Okay, one last question. I know with most machining, there are tool reps that can point you in the right direction for cutting tools and feeds and speeds based on your goals/material. Unfortunately, I've never bothered to find any for my machining experience. Would those reps, or others, do similar for grinding wheels/setups? And if so, does anyone happen to know a good rep for an area just a tad north of Philadelphia?
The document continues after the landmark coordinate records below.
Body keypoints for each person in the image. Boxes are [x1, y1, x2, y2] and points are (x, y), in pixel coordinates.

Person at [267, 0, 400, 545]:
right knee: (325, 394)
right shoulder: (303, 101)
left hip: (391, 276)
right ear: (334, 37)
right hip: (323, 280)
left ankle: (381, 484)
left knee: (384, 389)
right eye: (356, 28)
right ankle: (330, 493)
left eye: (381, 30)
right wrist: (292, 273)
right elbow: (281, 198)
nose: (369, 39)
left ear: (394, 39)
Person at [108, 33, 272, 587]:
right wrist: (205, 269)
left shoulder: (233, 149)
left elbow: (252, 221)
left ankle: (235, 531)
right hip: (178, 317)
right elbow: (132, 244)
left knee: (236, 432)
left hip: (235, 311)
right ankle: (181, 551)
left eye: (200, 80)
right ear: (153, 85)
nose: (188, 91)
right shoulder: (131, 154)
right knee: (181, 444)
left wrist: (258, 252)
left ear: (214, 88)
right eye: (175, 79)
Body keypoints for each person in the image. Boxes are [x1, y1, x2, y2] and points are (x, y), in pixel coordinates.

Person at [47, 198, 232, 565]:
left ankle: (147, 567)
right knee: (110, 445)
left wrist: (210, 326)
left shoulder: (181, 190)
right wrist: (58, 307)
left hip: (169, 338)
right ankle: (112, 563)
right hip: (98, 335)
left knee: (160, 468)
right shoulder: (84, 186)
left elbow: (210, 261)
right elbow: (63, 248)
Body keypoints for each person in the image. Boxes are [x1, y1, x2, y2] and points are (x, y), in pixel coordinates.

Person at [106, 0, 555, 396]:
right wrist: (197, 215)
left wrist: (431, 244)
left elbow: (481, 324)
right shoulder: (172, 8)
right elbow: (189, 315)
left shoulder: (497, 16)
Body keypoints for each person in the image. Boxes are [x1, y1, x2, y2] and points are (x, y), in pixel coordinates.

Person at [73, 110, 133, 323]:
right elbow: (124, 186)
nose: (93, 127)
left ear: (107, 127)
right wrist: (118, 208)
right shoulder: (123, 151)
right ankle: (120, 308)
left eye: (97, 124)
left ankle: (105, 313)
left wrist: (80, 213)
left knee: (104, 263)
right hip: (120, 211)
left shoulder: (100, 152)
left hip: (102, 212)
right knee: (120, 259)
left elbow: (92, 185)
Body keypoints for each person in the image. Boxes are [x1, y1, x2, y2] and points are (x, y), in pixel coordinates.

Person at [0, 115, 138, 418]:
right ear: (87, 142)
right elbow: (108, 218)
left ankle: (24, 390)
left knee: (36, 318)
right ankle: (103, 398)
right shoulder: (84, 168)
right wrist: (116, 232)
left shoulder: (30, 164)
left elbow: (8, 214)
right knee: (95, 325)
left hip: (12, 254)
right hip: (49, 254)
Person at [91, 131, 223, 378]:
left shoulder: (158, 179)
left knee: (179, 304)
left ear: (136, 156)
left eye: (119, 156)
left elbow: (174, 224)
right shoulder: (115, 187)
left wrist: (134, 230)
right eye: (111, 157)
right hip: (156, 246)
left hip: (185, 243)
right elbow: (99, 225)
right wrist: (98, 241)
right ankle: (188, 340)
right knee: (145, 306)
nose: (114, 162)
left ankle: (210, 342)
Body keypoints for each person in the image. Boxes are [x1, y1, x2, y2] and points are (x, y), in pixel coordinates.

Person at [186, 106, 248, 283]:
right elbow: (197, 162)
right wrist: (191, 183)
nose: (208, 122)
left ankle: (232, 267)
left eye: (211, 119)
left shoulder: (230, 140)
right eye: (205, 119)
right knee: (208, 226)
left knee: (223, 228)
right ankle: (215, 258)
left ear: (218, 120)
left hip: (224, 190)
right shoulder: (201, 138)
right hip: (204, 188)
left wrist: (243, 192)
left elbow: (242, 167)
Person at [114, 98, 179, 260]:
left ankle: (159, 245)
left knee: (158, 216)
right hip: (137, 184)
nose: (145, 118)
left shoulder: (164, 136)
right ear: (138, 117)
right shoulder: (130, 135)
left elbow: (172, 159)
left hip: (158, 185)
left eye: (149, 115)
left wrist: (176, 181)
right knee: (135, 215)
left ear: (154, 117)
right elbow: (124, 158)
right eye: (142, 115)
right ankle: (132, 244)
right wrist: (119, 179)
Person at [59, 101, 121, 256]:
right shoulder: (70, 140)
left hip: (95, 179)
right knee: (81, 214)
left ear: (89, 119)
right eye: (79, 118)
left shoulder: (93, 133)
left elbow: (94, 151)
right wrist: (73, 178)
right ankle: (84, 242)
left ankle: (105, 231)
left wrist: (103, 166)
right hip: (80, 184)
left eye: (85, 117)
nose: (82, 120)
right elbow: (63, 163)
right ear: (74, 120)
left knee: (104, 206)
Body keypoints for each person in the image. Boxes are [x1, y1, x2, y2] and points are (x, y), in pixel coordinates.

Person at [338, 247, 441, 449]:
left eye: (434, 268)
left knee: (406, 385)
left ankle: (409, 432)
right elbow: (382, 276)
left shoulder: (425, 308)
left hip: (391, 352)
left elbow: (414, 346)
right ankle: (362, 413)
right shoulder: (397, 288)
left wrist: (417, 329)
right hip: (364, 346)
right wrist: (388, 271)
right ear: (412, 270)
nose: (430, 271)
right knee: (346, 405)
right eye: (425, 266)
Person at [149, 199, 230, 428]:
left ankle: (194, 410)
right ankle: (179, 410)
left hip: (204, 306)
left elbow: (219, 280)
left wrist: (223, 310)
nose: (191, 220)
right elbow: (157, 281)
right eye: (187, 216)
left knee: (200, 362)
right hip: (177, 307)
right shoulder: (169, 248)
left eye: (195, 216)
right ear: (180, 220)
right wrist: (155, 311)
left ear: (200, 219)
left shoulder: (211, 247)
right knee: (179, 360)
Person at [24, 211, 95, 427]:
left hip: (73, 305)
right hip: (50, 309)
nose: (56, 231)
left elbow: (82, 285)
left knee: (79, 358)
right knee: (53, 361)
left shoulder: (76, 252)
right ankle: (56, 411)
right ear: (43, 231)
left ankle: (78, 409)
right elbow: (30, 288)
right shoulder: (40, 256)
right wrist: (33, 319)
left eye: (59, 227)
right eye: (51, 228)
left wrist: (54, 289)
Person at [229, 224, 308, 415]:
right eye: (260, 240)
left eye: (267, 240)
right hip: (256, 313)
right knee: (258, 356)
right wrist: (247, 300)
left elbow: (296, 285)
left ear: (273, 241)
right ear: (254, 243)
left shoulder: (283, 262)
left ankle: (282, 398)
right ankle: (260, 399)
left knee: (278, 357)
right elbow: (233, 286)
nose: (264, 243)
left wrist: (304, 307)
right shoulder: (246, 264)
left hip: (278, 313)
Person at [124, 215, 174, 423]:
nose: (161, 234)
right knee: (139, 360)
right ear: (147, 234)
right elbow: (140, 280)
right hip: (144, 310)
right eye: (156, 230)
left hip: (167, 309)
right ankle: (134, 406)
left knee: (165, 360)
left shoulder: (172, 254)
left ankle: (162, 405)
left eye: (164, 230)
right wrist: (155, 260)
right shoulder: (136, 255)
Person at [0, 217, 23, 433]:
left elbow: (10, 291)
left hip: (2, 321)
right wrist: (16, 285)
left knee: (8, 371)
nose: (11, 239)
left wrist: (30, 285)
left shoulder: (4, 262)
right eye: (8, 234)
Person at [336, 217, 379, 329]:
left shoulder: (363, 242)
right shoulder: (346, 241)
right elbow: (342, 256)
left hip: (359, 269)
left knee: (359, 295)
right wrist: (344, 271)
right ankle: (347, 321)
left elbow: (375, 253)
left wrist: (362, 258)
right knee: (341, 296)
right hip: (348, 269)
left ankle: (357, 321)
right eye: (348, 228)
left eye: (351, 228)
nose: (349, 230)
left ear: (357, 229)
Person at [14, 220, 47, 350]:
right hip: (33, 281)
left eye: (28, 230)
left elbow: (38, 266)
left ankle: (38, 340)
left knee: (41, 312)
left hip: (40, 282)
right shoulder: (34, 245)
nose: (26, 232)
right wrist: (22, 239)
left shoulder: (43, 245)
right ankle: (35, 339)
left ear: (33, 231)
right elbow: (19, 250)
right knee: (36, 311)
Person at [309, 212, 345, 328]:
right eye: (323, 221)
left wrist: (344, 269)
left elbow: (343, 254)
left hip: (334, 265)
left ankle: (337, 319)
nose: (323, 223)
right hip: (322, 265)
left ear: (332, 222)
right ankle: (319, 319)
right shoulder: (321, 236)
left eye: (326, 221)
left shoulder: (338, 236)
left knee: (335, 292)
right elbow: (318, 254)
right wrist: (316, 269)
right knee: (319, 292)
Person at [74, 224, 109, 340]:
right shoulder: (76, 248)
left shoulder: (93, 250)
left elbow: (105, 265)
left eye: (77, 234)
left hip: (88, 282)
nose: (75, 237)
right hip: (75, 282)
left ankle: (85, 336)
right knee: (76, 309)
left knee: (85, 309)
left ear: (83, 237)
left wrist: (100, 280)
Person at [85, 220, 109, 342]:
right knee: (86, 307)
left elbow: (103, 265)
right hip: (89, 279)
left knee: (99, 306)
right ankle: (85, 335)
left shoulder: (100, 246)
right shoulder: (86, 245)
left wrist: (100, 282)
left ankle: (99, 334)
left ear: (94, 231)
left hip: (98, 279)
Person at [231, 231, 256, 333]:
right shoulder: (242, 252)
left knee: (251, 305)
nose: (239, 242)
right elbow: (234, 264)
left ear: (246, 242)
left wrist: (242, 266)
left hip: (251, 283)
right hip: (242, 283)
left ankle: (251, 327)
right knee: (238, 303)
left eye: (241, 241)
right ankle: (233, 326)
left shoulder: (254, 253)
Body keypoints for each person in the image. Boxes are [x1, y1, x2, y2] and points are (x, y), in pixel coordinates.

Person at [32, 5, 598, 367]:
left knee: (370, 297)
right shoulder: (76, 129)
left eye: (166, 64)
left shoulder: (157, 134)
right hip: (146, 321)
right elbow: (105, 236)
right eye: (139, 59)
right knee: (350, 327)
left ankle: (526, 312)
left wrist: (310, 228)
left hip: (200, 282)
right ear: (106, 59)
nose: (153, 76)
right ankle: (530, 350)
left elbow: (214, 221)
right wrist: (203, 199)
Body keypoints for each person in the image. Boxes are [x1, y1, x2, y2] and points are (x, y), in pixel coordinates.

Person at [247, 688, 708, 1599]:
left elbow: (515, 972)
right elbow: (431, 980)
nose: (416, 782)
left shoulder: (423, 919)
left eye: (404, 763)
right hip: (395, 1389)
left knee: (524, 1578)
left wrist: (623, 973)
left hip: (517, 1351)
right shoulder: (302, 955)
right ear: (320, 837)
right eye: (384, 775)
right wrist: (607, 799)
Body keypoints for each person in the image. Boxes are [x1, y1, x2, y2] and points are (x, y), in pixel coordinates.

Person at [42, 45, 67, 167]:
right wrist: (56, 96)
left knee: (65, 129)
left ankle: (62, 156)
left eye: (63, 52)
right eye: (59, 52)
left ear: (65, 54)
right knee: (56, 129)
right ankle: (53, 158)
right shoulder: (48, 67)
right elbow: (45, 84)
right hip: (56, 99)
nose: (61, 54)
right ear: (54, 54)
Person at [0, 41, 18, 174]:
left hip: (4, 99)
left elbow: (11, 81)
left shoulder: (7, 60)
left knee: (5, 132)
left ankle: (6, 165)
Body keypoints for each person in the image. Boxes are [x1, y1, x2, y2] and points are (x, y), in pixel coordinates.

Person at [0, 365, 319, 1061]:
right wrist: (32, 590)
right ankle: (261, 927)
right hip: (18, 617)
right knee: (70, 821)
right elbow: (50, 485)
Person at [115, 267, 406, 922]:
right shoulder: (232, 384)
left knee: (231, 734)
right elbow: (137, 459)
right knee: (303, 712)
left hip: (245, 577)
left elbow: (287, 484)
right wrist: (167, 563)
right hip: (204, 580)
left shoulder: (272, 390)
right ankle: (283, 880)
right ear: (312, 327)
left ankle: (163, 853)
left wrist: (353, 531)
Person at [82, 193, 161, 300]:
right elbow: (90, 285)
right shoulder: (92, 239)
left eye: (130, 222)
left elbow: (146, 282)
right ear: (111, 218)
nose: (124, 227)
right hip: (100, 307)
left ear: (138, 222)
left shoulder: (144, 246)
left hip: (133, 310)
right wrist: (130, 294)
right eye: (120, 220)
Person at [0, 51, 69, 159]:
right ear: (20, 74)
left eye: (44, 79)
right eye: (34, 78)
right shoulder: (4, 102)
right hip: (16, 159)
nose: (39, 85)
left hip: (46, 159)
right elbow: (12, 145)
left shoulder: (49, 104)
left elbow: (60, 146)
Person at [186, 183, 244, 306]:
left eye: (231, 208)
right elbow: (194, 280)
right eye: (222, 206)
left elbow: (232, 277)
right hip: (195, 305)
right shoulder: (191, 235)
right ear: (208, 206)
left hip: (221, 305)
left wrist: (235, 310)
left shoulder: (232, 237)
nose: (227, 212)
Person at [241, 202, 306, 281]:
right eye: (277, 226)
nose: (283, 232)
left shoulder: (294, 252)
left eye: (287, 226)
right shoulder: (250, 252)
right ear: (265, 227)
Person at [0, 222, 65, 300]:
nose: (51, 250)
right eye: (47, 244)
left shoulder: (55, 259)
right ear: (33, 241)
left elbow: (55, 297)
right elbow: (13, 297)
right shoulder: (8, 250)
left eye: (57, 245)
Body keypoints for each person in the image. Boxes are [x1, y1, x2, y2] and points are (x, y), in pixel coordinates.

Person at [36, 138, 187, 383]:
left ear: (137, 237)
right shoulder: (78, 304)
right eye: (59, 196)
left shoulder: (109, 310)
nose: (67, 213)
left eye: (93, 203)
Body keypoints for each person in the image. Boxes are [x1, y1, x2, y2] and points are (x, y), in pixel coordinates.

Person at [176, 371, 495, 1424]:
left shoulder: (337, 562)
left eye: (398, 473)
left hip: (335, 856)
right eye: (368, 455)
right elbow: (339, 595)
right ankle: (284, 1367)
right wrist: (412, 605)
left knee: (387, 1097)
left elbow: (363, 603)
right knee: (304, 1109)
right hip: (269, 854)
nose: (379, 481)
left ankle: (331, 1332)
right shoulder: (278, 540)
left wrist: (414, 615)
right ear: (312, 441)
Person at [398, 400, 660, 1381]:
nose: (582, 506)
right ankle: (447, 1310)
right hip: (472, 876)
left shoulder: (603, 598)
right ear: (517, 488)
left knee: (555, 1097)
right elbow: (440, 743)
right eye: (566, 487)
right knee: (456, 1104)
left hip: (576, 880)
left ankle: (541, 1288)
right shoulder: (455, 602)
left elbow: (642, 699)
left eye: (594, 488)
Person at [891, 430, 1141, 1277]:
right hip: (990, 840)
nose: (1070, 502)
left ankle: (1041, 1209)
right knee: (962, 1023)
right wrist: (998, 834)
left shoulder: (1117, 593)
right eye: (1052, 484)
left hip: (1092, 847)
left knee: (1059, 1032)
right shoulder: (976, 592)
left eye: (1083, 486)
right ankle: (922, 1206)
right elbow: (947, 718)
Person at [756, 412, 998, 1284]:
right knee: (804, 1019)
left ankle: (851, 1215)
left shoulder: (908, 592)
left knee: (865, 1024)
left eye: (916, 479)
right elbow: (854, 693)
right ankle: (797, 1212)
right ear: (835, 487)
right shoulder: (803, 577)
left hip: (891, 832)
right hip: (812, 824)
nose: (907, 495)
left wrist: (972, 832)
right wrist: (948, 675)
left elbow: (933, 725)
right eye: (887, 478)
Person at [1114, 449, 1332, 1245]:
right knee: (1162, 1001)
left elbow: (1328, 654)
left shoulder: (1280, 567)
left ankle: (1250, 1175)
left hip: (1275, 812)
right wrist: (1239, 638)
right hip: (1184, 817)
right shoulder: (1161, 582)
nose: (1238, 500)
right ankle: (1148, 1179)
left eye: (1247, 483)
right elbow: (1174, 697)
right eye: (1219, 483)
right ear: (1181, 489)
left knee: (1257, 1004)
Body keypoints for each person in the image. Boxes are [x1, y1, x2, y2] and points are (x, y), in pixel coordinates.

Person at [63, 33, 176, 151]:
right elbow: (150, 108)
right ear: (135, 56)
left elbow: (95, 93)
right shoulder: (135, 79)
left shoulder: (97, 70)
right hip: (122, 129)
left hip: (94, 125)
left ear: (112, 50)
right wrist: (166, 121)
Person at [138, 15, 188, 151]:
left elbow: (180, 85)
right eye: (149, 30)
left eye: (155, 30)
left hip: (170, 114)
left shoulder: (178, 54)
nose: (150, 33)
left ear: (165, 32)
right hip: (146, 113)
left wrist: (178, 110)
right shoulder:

I've already done some reading, enough to know that diving into it more is going to be an exercise in making my brain feel like it's melting. But meh, it was the same way when I learned how to to program PLC's to completely program entire industrial systems in about a week. I do like learning.
 
Don't know any reps in your area but every major company has reps to help with technical questions in the interest of you placing an order with them. Some of what you'll have to figure out is how often a particular application/job is going to occur and whether a more expensive solution/wheel is worth the price. CBN wheels are great for some hardened materials like D-2 and M-2 but if I only had an occasional D-2/M-2 piece then an AO wheel (with a VFD) offered a greater cost savings. Some reps are invaluable, some are just BS artists like any other salesman. Trust advice from those trying to sell you something? With a grain or two of salt sometimes. Weeding out solutions with marginal advantages may be your biggest task. Group the materials to be ground into classifications along with expected surface finish. Sub-divide those groups into flat grind or contour/profile jobs. Wheel grain size, friability index, bond, and type of abrasive will begin to emerge. This is where your notes will also help. The more metal removed in the milling machine the faster the finish grind, but there has to be enough left on to remove de-carb, warp, and adjust for detail geometry location. This is where you begin to dial in the process for repeat jobs and co-ordinate the milling and grinding process. How much/little can you leave on before heat treating is the balancing act. Once again, your notes from jobs can help point out problems/solutions/questions to help. I probably don't need to mention that a good surface plate and indicators are a must for accuracy when flat/parallel/square/location are important. All other instruments/tooling will depend upon what you're doing and what you do/don't have. If you have a favorite base for attaching your indicator I would suggest modifying it so you can check for perpendicularity of plates/blocks. There's several ways to do this if you search for "checking squareness" or words like that. What you have going for you is that you're willing to learn, you'll do well. Ask questions, many good grinder hands here. Good luck, be safe.